+++ DATASET CONTENT +++

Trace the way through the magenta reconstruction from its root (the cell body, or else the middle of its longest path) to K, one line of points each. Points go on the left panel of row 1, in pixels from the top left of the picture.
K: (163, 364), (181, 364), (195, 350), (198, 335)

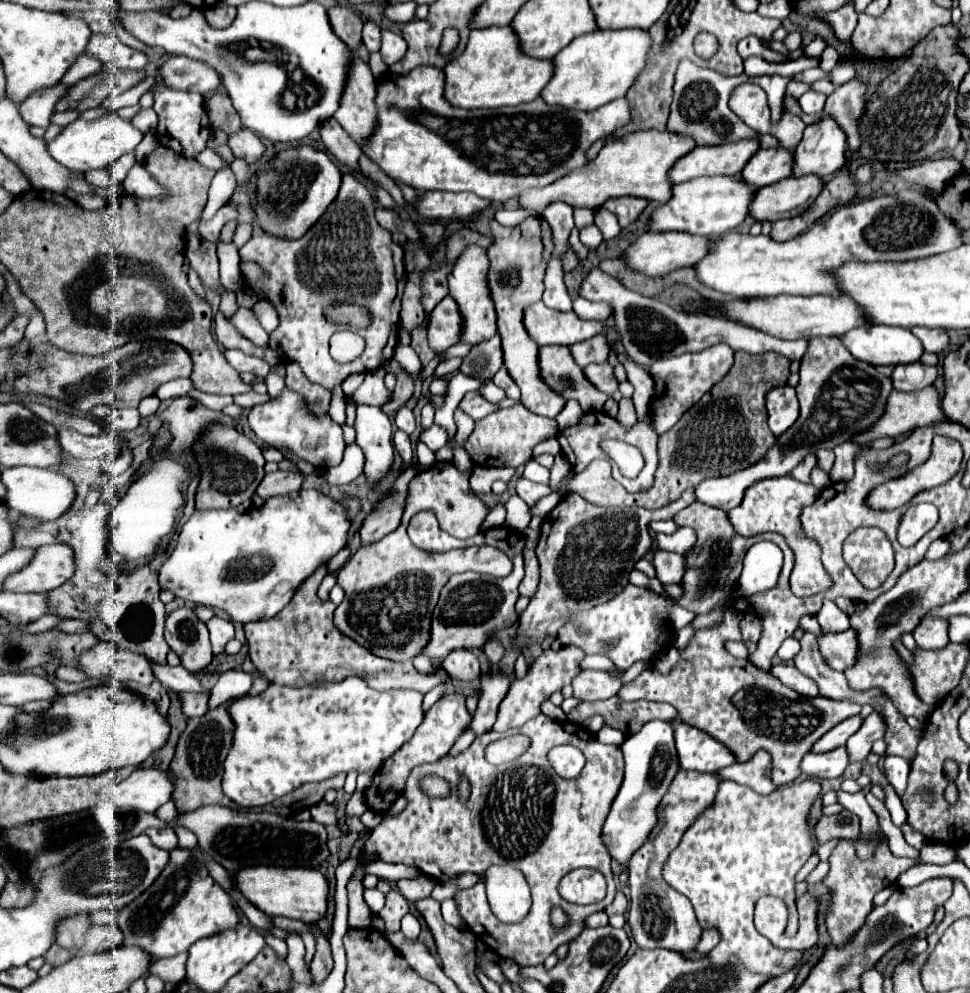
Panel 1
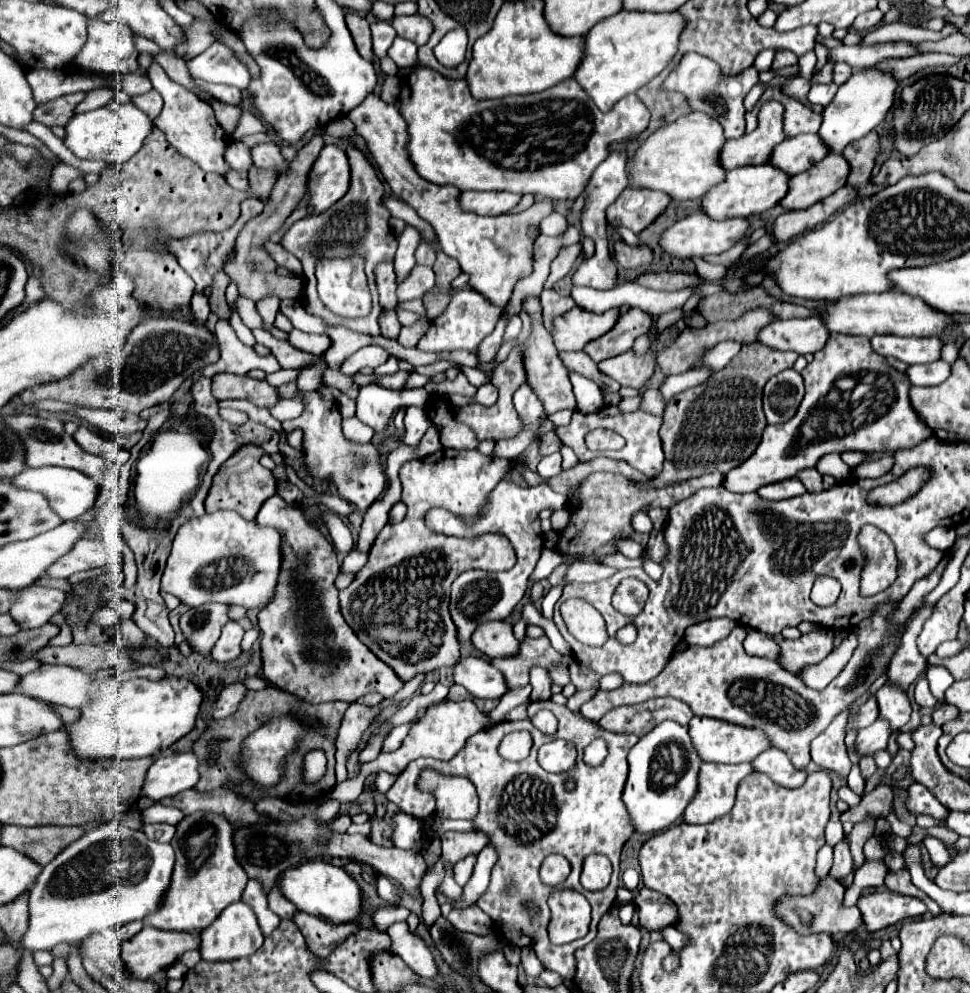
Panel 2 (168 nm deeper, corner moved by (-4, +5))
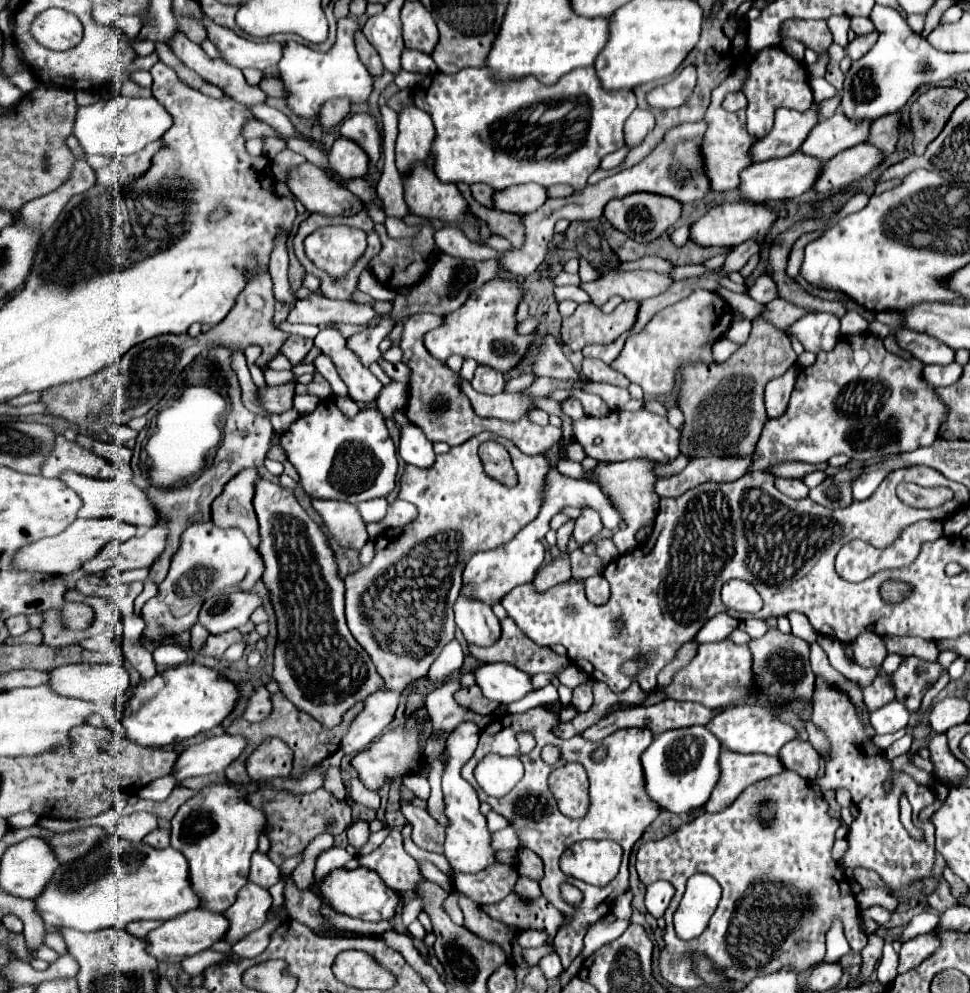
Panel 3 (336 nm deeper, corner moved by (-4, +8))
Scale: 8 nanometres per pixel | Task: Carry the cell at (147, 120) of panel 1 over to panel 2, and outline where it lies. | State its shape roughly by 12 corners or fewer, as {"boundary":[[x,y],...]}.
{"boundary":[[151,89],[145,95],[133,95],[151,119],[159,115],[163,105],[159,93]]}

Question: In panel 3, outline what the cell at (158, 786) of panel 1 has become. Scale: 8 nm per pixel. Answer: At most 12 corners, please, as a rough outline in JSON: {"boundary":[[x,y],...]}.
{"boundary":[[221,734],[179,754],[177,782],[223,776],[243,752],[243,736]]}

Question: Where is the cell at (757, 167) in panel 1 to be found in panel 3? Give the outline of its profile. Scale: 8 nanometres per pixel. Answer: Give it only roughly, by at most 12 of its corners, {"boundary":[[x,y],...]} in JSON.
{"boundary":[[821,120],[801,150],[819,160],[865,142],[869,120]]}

+++
+++ DATASET CONTENT +++

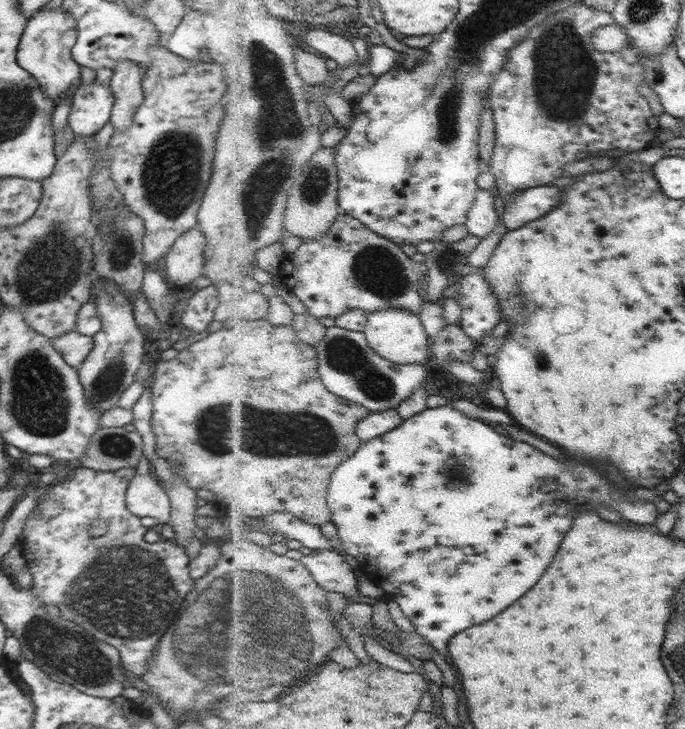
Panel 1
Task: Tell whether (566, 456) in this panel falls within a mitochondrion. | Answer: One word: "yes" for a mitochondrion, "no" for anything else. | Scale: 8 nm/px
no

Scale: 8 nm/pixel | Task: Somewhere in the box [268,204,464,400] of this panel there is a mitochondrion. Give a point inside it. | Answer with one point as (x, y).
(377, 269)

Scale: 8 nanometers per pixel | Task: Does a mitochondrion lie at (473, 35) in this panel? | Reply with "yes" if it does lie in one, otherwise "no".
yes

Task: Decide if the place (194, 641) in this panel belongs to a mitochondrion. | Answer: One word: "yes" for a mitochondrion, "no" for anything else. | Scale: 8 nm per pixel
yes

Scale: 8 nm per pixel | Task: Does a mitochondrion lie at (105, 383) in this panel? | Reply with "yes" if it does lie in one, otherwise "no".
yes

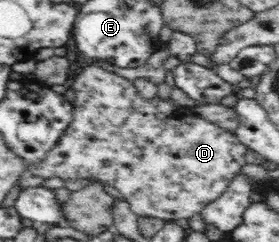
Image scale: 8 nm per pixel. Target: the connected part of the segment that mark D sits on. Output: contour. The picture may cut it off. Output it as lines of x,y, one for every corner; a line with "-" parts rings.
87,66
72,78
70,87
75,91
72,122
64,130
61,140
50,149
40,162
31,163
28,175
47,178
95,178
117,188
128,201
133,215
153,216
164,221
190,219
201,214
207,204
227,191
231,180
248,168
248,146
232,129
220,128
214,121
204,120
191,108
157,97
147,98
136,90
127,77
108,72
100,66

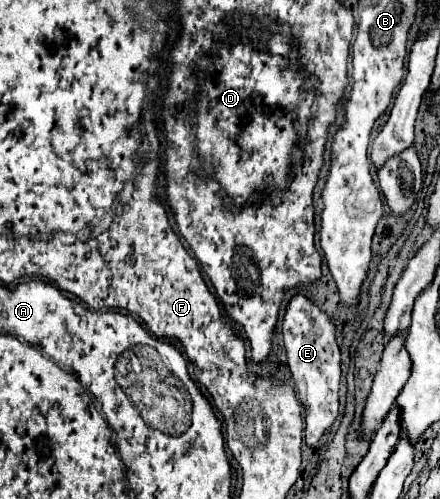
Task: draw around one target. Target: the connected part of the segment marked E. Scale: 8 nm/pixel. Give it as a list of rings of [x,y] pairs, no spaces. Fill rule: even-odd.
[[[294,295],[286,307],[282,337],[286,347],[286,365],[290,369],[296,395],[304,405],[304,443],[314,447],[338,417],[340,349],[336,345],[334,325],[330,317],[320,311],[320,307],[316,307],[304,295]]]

+++

TASK DIRECTIONS —
Scan the lines above for the word "deeper" and copy every one where it occurs.

EXERCISE SOLUTION —
Panel 2 (168 nm deeper, corner moved by (-4, +5))
Panel 3 (336 nm deeper, corner moved by (-4, +8))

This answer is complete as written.